Entries shown Block Start
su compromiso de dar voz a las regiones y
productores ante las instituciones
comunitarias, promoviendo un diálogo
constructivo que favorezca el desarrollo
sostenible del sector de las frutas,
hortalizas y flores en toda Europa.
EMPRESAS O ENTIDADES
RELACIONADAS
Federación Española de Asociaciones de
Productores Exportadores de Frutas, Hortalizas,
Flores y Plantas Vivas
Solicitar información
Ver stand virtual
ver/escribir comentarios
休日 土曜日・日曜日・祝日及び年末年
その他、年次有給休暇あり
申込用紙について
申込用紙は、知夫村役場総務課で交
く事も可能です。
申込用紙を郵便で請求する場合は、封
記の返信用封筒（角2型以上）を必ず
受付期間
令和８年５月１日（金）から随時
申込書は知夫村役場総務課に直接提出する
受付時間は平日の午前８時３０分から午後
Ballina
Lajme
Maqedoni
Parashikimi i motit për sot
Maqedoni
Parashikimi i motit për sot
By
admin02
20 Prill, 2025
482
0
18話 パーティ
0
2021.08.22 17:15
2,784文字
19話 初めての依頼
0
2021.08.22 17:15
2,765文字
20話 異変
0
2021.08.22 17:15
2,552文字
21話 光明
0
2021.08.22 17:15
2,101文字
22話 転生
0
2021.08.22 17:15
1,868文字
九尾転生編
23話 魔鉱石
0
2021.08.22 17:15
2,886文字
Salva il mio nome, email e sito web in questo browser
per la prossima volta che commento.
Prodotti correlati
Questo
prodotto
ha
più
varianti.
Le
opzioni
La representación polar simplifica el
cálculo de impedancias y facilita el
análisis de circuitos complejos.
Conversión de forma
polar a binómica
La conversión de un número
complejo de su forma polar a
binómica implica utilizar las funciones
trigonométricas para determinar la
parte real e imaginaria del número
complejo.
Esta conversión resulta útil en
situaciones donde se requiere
Entries shown Block End
# How to complete this task:
Give a word-for-word copy of the records.

# Your response:
su compromiso de dar voz a las regiones y
productores ante las instituciones
comunitarias, promoviendo un diálogo
constructivo que favorezca el desarrollo
sostenible del sector de las frutas,
hortalizas y flores en toda Europa.
EMPRESAS O ENTIDADES
RELACIONADAS
Federación Española de Asociaciones de
Productores Exportadores de Frutas, Hortalizas,
Flores y Plantas Vivas
Solicitar información
Ver stand virtual
ver/escribir comentarios
休日 土曜日・日曜日・祝日及び年末年
その他、年次有給休暇あり
申込用紙について
申込用紙は、知夫村役場総務課で交
く事も可能です。
申込用紙を郵便で請求する場合は、封
記の返信用封筒（角2型以上）を必ず
受付期間
令和８年５月１日（金）から随時
申込書は知夫村役場総務課に直接提出する
受付時間は平日の午前８時３０分から午後
Ballina
Lajme
Maqedoni
Parashikimi i motit për sot
Maqedoni
Parashikimi i motit për sot
By
admin02
20 Prill, 2025
482
0
18話 パーティ
0
2021.08.22 17:15
2,784文字
19話 初めての依頼
0
2021.08.22 17:15
2,765文字
20話 異変
0
2021.08.22 17:15
2,552文字
21話 光明
0
2021.08.22 17:15
2,101文字
22話 転生
0
2021.08.22 17:15
1,868文字
九尾転生編
23話 魔鉱石
0
2021.08.22 17:15
2,886文字
Salva il mio nome, email e sito web in questo browser
per la prossima volta che commento.
Prodotti correlati
Questo
prodotto
ha
più
varianti.
Le
opzioni
La representación polar simplifica el
cálculo de impedancias y facilita el
análisis de circuitos complejos.
Conversión de forma
polar a binómica
La conversión de un número
complejo de su forma polar a
binómica implica utilizar las funciones
trigonométricas para determinar la
parte real e imaginaria del número
complejo.
Esta conversión resulta útil en
situaciones donde se requiere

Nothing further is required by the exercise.